Recorded data:

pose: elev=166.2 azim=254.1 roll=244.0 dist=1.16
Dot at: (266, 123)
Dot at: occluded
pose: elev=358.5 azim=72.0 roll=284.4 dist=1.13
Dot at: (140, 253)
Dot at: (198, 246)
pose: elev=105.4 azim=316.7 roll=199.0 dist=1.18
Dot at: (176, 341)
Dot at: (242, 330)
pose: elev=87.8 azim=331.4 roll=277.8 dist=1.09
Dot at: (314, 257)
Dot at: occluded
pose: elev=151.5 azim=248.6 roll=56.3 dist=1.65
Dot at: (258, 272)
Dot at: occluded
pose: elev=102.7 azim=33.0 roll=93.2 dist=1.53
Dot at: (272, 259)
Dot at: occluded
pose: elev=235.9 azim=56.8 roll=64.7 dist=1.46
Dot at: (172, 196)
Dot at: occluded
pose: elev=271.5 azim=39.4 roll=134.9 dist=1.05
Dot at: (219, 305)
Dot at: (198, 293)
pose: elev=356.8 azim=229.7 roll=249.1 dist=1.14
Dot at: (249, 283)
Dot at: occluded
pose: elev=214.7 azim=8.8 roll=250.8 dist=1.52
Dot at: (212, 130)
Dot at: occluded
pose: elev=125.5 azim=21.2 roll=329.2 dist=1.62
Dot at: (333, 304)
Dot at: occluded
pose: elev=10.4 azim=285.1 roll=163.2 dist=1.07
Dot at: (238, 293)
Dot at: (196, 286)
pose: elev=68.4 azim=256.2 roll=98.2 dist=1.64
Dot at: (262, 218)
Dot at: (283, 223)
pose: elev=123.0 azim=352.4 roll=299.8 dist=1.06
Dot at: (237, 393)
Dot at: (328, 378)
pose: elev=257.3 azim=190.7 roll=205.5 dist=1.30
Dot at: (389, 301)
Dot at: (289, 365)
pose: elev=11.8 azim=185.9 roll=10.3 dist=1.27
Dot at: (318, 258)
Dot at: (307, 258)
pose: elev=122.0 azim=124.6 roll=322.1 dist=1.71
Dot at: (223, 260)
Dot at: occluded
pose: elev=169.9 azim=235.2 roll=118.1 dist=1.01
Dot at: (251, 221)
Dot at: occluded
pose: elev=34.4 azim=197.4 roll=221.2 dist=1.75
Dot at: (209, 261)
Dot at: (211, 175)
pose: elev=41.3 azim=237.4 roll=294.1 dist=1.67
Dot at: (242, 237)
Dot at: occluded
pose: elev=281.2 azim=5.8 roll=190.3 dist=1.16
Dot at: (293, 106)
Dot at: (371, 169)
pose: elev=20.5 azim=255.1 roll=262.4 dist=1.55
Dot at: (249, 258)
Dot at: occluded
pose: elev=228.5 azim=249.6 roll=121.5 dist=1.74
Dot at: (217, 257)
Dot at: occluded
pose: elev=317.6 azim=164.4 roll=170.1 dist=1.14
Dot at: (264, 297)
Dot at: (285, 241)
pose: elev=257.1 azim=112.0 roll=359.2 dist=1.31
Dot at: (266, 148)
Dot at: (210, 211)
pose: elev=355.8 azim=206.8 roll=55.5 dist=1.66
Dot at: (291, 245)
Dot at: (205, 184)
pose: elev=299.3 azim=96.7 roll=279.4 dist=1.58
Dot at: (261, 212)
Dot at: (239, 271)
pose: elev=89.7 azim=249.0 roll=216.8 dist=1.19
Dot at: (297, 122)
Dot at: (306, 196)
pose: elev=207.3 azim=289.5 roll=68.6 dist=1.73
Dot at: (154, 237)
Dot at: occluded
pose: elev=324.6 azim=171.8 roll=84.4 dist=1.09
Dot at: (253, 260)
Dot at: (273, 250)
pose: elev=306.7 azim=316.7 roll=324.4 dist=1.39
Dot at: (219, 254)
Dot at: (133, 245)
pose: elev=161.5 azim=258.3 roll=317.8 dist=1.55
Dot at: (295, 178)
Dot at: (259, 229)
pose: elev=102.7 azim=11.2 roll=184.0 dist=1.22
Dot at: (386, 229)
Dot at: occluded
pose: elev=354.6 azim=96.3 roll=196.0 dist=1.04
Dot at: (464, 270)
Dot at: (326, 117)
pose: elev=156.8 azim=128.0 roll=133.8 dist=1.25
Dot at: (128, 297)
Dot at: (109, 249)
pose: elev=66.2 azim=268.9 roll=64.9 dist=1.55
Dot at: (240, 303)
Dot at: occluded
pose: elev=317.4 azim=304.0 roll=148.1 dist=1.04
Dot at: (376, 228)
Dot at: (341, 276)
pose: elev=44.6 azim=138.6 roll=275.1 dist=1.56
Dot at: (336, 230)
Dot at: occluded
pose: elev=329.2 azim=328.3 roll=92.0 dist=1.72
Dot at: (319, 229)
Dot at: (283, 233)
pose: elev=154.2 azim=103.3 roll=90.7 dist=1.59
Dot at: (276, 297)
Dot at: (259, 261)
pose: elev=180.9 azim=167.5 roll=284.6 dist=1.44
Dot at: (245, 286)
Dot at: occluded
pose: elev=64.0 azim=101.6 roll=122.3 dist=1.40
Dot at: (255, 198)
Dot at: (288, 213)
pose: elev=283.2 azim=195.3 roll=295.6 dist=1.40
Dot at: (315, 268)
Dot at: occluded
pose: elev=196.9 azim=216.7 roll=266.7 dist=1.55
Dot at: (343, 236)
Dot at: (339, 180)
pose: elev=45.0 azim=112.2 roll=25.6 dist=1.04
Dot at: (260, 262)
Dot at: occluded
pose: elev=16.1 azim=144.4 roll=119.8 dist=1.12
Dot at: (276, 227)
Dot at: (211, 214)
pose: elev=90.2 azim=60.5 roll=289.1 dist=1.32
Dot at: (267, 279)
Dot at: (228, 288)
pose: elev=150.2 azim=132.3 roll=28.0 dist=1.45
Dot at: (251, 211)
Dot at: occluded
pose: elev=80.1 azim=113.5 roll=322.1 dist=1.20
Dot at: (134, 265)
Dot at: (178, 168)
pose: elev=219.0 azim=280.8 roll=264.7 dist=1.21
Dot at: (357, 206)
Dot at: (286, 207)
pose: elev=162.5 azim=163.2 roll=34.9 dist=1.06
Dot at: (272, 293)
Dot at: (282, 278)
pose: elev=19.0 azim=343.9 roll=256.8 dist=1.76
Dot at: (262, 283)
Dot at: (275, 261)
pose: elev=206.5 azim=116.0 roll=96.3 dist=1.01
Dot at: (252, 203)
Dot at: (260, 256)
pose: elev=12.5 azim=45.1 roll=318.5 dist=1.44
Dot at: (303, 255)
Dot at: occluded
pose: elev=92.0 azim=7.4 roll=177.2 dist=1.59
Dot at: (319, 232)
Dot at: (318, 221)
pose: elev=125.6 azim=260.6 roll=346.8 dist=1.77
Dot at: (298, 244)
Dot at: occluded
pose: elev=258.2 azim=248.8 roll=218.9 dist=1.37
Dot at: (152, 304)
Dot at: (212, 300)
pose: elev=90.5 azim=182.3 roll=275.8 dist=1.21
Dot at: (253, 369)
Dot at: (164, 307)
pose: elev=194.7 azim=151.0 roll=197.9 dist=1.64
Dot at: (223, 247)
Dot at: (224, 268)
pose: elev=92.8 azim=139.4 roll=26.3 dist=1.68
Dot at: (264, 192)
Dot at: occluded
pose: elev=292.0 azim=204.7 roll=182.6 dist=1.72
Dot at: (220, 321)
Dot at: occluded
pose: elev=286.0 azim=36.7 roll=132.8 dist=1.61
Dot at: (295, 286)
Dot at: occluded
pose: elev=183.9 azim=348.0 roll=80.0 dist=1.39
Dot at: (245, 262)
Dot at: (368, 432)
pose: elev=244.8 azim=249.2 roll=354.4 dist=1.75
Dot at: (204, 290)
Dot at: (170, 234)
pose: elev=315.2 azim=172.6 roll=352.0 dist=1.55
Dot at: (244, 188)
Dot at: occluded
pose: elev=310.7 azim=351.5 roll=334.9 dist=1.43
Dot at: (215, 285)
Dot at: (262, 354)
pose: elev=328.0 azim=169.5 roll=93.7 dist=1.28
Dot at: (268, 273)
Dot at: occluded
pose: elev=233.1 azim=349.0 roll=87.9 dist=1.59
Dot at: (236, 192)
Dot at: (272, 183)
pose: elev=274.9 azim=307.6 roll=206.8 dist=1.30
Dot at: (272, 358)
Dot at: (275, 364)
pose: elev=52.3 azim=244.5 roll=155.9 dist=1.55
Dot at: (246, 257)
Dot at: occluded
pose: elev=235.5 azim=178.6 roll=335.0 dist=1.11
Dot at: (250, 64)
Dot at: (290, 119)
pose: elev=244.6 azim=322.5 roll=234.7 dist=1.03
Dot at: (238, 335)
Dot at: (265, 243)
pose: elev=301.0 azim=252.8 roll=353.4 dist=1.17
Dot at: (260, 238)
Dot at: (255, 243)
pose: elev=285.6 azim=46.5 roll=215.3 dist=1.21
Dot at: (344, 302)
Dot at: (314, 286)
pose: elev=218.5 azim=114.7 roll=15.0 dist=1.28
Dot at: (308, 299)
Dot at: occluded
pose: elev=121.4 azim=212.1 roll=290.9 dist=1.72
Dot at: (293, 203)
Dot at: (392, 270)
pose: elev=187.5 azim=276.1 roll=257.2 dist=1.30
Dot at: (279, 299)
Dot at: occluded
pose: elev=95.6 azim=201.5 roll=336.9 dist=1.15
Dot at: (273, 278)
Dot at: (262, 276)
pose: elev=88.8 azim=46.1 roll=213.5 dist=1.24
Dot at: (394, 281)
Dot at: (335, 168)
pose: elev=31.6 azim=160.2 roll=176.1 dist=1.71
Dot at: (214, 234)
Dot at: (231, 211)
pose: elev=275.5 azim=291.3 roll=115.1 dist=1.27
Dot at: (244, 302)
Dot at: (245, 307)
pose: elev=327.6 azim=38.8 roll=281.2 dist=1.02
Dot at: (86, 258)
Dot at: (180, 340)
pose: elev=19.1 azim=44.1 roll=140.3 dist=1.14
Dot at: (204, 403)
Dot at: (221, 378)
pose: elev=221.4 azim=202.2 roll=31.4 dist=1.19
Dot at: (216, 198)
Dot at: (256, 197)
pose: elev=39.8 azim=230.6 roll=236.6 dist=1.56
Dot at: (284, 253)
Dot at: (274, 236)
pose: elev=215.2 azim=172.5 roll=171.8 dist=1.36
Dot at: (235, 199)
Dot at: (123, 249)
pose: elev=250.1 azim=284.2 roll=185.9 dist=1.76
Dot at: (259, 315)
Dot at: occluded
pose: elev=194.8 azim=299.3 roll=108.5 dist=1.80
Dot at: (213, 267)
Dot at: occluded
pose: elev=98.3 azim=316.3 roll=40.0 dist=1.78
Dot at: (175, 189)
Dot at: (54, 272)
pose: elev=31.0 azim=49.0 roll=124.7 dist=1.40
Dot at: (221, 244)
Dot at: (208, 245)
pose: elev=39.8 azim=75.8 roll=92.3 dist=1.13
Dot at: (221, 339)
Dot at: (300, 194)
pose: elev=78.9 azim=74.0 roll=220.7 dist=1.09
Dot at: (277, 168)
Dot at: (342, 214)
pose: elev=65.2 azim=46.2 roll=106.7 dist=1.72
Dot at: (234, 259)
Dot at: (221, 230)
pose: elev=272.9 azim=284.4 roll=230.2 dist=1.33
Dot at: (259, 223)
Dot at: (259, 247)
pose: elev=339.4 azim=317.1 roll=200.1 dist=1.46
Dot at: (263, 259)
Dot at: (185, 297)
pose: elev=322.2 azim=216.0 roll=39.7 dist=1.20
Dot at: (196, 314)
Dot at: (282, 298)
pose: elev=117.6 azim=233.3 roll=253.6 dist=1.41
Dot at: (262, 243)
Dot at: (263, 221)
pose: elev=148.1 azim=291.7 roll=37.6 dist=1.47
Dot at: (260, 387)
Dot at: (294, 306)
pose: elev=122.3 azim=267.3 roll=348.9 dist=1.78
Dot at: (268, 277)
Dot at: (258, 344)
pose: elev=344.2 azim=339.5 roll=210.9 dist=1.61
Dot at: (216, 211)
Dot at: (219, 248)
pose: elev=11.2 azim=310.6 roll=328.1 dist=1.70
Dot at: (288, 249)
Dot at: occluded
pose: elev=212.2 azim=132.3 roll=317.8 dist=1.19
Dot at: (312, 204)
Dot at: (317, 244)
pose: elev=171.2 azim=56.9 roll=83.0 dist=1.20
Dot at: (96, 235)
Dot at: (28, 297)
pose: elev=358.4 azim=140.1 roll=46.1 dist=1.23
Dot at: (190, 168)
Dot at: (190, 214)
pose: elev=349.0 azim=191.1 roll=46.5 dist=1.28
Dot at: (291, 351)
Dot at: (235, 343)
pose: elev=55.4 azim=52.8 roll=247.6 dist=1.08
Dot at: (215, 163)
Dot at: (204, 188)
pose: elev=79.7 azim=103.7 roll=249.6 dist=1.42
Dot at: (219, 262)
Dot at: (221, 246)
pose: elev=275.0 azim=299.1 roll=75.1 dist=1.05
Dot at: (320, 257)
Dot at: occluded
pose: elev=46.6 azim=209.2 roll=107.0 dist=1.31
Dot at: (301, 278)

The task. Could you give the records again starting at "pose: elev=250.1 azim=284.2" and ending at "Dot at: (204, 188)", changing each "dist" to "distance" and leaving everything else the same?

The response.
pose: elev=250.1 azim=284.2 roll=185.9 distance=1.76
Dot at: (259, 315)
Dot at: occluded
pose: elev=194.8 azim=299.3 roll=108.5 distance=1.80
Dot at: (213, 267)
Dot at: occluded
pose: elev=98.3 azim=316.3 roll=40.0 distance=1.78
Dot at: (175, 189)
Dot at: (54, 272)
pose: elev=31.0 azim=49.0 roll=124.7 distance=1.40
Dot at: (221, 244)
Dot at: (208, 245)
pose: elev=39.8 azim=75.8 roll=92.3 distance=1.13
Dot at: (221, 339)
Dot at: (300, 194)
pose: elev=78.9 azim=74.0 roll=220.7 distance=1.09
Dot at: (277, 168)
Dot at: (342, 214)
pose: elev=65.2 azim=46.2 roll=106.7 distance=1.72
Dot at: (234, 259)
Dot at: (221, 230)
pose: elev=272.9 azim=284.4 roll=230.2 distance=1.33
Dot at: (259, 223)
Dot at: (259, 247)
pose: elev=339.4 azim=317.1 roll=200.1 distance=1.46
Dot at: (263, 259)
Dot at: (185, 297)
pose: elev=322.2 azim=216.0 roll=39.7 distance=1.20
Dot at: (196, 314)
Dot at: (282, 298)
pose: elev=117.6 azim=233.3 roll=253.6 distance=1.41
Dot at: (262, 243)
Dot at: (263, 221)
pose: elev=148.1 azim=291.7 roll=37.6 distance=1.47
Dot at: (260, 387)
Dot at: (294, 306)
pose: elev=122.3 azim=267.3 roll=348.9 distance=1.78
Dot at: (268, 277)
Dot at: (258, 344)
pose: elev=344.2 azim=339.5 roll=210.9 distance=1.61
Dot at: (216, 211)
Dot at: (219, 248)
pose: elev=11.2 azim=310.6 roll=328.1 distance=1.70
Dot at: (288, 249)
Dot at: occluded
pose: elev=212.2 azim=132.3 roll=317.8 distance=1.19
Dot at: (312, 204)
Dot at: (317, 244)
pose: elev=171.2 azim=56.9 roll=83.0 distance=1.20
Dot at: (96, 235)
Dot at: (28, 297)
pose: elev=358.4 azim=140.1 roll=46.1 distance=1.23
Dot at: (190, 168)
Dot at: (190, 214)
pose: elev=349.0 azim=191.1 roll=46.5 distance=1.28
Dot at: (291, 351)
Dot at: (235, 343)
pose: elev=55.4 azim=52.8 roll=247.6 distance=1.08
Dot at: (215, 163)
Dot at: (204, 188)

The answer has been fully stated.